Wednesday, November 14, 2018

CHS Fall 2018 Newsletter

Please note that on Nov. 15 (Thursday) at noon Margo Caulfield will be speaking in Burlington on Solzhenitsyn’s Life in Cavendish. The talk will be at University Heights South (2&3), Rm 133. However, the talk is being videoed and will be streaming at the VHS Facebook page  and you will be able to ask questions during the talk. It will then be available to watch at other times via their Facebook page.


With Cavendish already having its first snow, it may seem a little late for the fall edition of the Cavendish Historical Society (CHS) newsletter. Technically we have until Dec. 21 when winter officially begins. However, we were holding off so we could include some excerpts from Between Two Millstone: Sketches of Exile 1974-1978 Book 1 by Aleksandr Solzhenitsyn, which was published on October 30 in English. It covers the first two years of Solzhenitsyn’s life in Cavendish and provides answers to questions about why he ended up here and how he spent his time. Copies of the book are available from Amazon.

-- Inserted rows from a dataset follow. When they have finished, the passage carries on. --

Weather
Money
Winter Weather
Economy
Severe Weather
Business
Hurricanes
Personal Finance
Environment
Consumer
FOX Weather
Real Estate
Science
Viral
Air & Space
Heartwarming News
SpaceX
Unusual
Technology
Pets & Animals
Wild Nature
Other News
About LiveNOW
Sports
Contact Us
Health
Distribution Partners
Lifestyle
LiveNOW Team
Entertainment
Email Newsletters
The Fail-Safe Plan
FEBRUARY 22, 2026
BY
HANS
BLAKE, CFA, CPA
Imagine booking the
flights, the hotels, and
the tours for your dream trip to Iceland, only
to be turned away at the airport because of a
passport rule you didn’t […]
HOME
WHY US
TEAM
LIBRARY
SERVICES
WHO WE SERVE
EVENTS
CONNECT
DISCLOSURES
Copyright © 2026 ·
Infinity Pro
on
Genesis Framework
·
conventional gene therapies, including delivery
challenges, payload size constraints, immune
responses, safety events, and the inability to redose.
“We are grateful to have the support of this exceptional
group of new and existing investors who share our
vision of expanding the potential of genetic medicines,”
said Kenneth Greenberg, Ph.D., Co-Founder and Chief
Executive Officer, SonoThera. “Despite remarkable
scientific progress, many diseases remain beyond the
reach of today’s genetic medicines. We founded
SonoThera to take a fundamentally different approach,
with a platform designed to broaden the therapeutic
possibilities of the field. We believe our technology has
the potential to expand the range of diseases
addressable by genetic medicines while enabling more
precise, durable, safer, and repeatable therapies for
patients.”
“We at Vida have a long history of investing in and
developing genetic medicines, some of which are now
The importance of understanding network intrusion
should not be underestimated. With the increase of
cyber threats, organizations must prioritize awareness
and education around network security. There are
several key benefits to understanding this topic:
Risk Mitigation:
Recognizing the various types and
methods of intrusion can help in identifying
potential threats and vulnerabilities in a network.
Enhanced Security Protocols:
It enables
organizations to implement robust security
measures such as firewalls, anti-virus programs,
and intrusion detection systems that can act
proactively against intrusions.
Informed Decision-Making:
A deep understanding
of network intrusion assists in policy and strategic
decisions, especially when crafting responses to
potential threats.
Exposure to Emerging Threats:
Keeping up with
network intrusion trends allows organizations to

On December 2 (Sunday) at 4 pm, CHS will be hosting a celebration of Solzhenitsyn’s 100th birthday (Dec. 11, 1918), which will include the showing the video of Solzhenitsyn’s farewell address to Cavendish in 1994. Following the screening there will be a discussion and potluck supper. CHS will be providing the ice cream and cake. This event will take place at the Cavendish Baptist Church, 2258 Main St. The snow date is December 9 (Sunday), same time and place.

Bob Naess working on the doors

The wet fall made it very difficult for Dave Stern and Bob Naess to complete the installation of the new doors to the Museum. While they are up, they are boarded for the winter. Look forward to the big reveal Memorial Day 2019. In the mean time, here’s a sneak peak of what’s behind the wooden panels. Thank you Dave and Bob for all your hard work.


Clyde Bailey
Armistice Day is commemorated every year on November 11th to mark the end of World War I that took effect at eleven o'clock in the morning—the "eleventh hour of the eleventh day of the eleventh month in 1918. This year marks the 100th anniversary of the Armistice.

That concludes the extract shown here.